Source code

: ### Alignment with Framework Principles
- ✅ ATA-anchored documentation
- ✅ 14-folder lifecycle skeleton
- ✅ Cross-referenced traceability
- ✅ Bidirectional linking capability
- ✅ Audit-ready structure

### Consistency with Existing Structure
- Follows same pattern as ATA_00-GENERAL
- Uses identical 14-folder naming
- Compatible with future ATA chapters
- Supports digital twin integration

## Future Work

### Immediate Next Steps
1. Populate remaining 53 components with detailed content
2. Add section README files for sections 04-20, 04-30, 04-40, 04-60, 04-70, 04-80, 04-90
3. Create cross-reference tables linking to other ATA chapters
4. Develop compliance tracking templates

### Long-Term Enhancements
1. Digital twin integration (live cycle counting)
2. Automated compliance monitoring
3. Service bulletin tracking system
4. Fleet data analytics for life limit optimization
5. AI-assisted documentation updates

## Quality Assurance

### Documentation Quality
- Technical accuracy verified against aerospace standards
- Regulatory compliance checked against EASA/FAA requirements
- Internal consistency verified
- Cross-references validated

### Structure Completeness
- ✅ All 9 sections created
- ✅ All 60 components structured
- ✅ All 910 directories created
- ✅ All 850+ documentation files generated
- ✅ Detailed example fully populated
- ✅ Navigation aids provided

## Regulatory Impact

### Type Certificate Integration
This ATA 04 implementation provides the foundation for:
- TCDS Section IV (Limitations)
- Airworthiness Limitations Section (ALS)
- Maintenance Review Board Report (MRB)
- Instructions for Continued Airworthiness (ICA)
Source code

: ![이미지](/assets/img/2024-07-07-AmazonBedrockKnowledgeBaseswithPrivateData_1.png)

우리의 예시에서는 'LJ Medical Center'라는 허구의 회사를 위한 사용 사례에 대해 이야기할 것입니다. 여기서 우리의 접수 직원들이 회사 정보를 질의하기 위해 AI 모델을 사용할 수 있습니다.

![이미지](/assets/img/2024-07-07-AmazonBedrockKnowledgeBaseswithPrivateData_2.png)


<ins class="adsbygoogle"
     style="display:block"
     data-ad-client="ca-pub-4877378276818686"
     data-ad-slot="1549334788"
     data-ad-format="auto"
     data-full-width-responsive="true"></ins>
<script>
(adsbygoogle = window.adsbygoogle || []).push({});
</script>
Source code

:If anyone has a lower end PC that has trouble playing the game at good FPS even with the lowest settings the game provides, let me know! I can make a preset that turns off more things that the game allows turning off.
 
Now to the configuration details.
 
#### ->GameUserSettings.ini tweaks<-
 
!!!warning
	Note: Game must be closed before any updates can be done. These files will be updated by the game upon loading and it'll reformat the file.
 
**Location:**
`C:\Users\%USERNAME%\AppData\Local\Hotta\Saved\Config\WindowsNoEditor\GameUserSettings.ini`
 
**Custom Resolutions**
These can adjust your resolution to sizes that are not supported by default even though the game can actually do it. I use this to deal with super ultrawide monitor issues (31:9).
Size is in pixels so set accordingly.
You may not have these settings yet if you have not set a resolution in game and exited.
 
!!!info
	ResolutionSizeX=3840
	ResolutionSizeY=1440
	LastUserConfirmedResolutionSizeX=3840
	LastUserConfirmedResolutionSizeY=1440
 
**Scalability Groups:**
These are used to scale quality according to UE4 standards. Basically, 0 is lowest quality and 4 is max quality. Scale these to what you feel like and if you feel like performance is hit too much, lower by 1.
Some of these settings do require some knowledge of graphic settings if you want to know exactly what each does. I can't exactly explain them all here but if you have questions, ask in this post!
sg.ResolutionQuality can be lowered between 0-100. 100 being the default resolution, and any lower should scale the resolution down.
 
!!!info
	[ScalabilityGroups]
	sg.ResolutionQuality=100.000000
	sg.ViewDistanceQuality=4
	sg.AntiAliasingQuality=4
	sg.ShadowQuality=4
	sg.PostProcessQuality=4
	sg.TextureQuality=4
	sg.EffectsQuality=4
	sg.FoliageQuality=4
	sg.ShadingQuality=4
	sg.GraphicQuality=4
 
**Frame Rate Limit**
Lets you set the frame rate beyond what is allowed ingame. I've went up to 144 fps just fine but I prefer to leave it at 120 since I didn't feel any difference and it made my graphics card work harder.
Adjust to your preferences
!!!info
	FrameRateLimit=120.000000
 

EXERCISE DIRECTIONS: Please copy out the source text of every row above, character for character, without changing anything.

ANSWER AREA:
Source code

: ### Alignment with Framework Principles
- ✅ ATA-anchored documentation
- ✅ 14-folder lifecycle skeleton
- ✅ Cross-referenced traceability
- ✅ Bidirectional linking capability
- ✅ Audit-ready structure

### Consistency with Existing Structure
- Follows same pattern as ATA_00-GENERAL
- Uses identical 14-folder naming
- Compatible with future ATA chapters
- Supports digital twin integration

## Future Work

### Immediate Next Steps
1. Populate remaining 53 components with detailed content
2. Add section README files for sections 04-20, 04-30, 04-40, 04-60, 04-70, 04-80, 04-90
3. Create cross-reference tables linking to other ATA chapters
4. Develop compliance tracking templates

### Long-Term Enhancements
1. Digital twin integration (live cycle counting)
2. Automated compliance monitoring
3. Service bulletin tracking system
4. Fleet data analytics for life limit optimization
5. AI-assisted documentation updates

## Quality Assurance

### Documentation Quality
- Technical accuracy verified against aerospace standards
- Regulatory compliance checked against EASA/FAA requirements
- Internal consistency verified
- Cross-references validated

### Structure Completeness
- ✅ All 9 sections created
- ✅ All 60 components structured
- ✅ All 910 directories created
- ✅ All 850+ documentation files generated
- ✅ Detailed example fully populated
- ✅ Navigation aids provided

## Regulatory Impact

### Type Certificate Integration
This ATA 04 implementation provides the foundation for:
- TCDS Section IV (Limitations)
- Airworthiness Limitations Section (ALS)
- Maintenance Review Board Report (MRB)
- Instructions for Continued Airworthiness (ICA)
Source code

: ![이미지](/assets/img/2024-07-07-AmazonBedrockKnowledgeBaseswithPrivateData_1.png)

우리의 예시에서는 'LJ Medical Center'라는 허구의 회사를 위한 사용 사례에 대해 이야기할 것입니다. 여기서 우리의 접수 직원들이 회사 정보를 질의하기 위해 AI 모델을 사용할 수 있습니다.

![이미지](/assets/img/2024-07-07-AmazonBedrockKnowledgeBaseswithPrivateData_2.png)


<ins class="adsbygoogle"
     style="display:block"
     data-ad-client="ca-pub-4877378276818686"
     data-ad-slot="1549334788"
     data-ad-format="auto"
     data-full-width-responsive="true"></ins>
<script>
(adsbygoogle = window.adsbygoogle || []).push({});
</script>
Source code

:If anyone has a lower end PC that has trouble playing the game at good FPS even with the lowest settings the game provides, let me know! I can make a preset that turns off more things that the game allows turning off.
 
Now to the configuration details.
 
#### ->GameUserSettings.ini tweaks<-
 
!!!warning
	Note: Game must be closed before any updates can be done. These files will be updated by the game upon loading and it'll reformat the file.
 
**Location:**
`C:\Users\%USERNAME%\AppData\Local\Hotta\Saved\Config\WindowsNoEditor\GameUserSettings.ini`
 
**Custom Resolutions**
These can adjust your resolution to sizes that are not supported by default even though the game can actually do it. I use this to deal with super ultrawide monitor issues (31:9).
Size is in pixels so set accordingly.
You may not have these settings yet if you have not set a resolution in game and exited.
 
!!!info
	ResolutionSizeX=3840
	ResolutionSizeY=1440
	LastUserConfirmedResolutionSizeX=3840
	LastUserConfirmedResolutionSizeY=1440
 
**Scalability Groups:**
These are used to scale quality according to UE4 standards. Basically, 0 is lowest quality and 4 is max quality. Scale these to what you feel like and if you feel like performance is hit too much, lower by 1.
Some of these settings do require some knowledge of graphic settings if you want to know exactly what each does. I can't exactly explain them all here but if you have questions, ask in this post!
sg.ResolutionQuality can be lowered between 0-100. 100 being the default resolution, and any lower should scale the resolution down.
 
!!!info
	[ScalabilityGroups]
	sg.ResolutionQuality=100.000000
	sg.ViewDistanceQuality=4
	sg.AntiAliasingQuality=4
	sg.ShadowQuality=4
	sg.PostProcessQuality=4
	sg.TextureQuality=4
	sg.EffectsQuality=4
	sg.FoliageQuality=4
	sg.ShadingQuality=4
	sg.GraphicQuality=4
 
**Frame Rate Limit**
Lets you set the frame rate beyond what is allowed ingame. I've went up to 144 fps just fine but I prefer to leave it at 120 since I didn't feel any difference and it made my graphics card work harder.
Adjust to your preferences
!!!info
	FrameRateLimit=120.000000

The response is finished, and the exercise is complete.